Start of Block

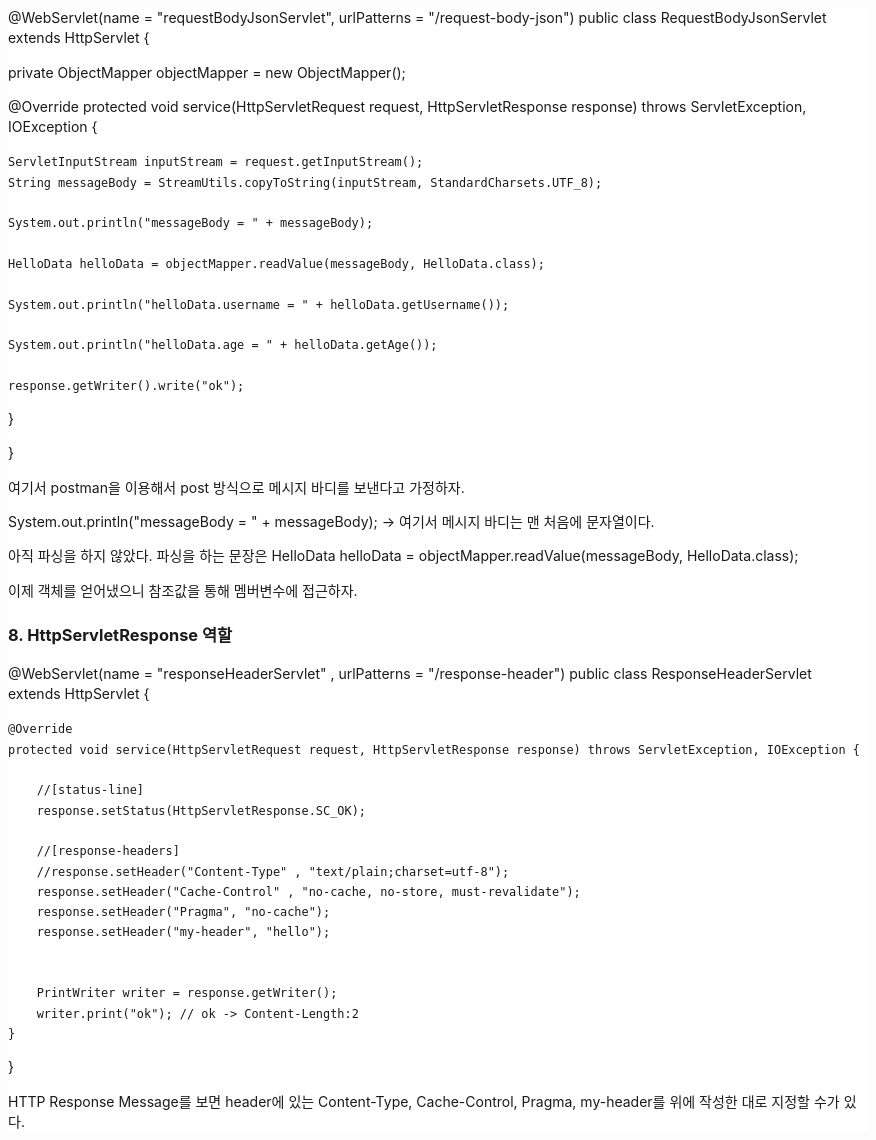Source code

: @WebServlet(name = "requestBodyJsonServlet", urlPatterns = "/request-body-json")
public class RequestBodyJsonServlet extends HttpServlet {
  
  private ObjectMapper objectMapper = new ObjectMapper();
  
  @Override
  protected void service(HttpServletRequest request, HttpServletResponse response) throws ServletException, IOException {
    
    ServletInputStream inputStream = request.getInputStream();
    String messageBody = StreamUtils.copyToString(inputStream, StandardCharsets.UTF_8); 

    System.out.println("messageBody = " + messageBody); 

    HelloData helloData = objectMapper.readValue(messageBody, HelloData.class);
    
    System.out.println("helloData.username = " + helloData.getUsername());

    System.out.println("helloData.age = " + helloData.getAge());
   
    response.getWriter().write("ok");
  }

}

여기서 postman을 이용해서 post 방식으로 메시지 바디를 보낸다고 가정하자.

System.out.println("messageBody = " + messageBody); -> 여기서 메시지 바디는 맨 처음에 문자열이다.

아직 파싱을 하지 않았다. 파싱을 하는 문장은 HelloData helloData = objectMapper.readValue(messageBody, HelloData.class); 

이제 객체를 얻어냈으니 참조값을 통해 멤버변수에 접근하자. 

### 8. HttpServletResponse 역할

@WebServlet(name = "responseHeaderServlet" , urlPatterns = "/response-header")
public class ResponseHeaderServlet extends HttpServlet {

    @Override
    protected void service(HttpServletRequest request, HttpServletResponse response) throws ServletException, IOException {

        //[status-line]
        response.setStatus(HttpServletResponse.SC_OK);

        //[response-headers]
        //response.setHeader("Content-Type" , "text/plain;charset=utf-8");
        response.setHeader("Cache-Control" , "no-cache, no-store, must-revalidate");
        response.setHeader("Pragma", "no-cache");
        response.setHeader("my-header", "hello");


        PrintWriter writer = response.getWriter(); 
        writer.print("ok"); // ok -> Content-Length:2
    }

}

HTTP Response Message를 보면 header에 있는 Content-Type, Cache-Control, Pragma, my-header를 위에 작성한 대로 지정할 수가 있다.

End of Block

● **TASK INSTRUCTIONS**:
Reproduce all of the data above word for word, leaving out the picture.

● **OUTPUT OF THE TASK**:
Source code

: @WebServlet(name = "requestBodyJsonServlet", urlPatterns = "/request-body-json")
public class RequestBodyJsonServlet extends HttpServlet {
  
  private ObjectMapper objectMapper = new ObjectMapper();
  
  @Override
  protected void service(HttpServletRequest request, HttpServletResponse response) throws ServletException, IOException {
    
    ServletInputStream inputStream = request.getInputStream();
    String messageBody = StreamUtils.copyToString(inputStream, StandardCharsets.UTF_8); 

    System.out.println("messageBody = " + messageBody); 

    HelloData helloData = objectMapper.readValue(messageBody, HelloData.class);
    
    System.out.println("helloData.username = " + helloData.getUsername());

    System.out.println("helloData.age = " + helloData.getAge());
   
    response.getWriter().write("ok");
  }

}

여기서 postman을 이용해서 post 방식으로 메시지 바디를 보낸다고 가정하자.

System.out.println("messageBody = " + messageBody); -> 여기서 메시지 바디는 맨 처음에 문자열이다.

아직 파싱을 하지 않았다. 파싱을 하는 문장은 HelloData helloData = objectMapper.readValue(messageBody, HelloData.class); 

이제 객체를 얻어냈으니 참조값을 통해 멤버변수에 접근하자. 

### 8. HttpServletResponse 역할

@WebServlet(name = "responseHeaderServlet" , urlPatterns = "/response-header")
public class ResponseHeaderServlet extends HttpServlet {

    @Override
    protected void service(HttpServletRequest request, HttpServletResponse response) throws ServletException, IOException {

        //[status-line]
        response.setStatus(HttpServletResponse.SC_OK);

        //[response-headers]
        //response.setHeader("Content-Type" , "text/plain;charset=utf-8");
        response.setHeader("Cache-Control" , "no-cache, no-store, must-revalidate");
        response.setHeader("Pragma", "no-cache");
        response.setHeader("my-header", "hello");


        PrintWriter writer = response.getWriter(); 
        writer.print("ok"); // ok -> Content-Length:2
    }

}

HTTP Response Message를 보면 header에 있는 Content-Type, Cache-Control, Pragma, my-header를 위에 작성한 대로 지정할 수가 있다.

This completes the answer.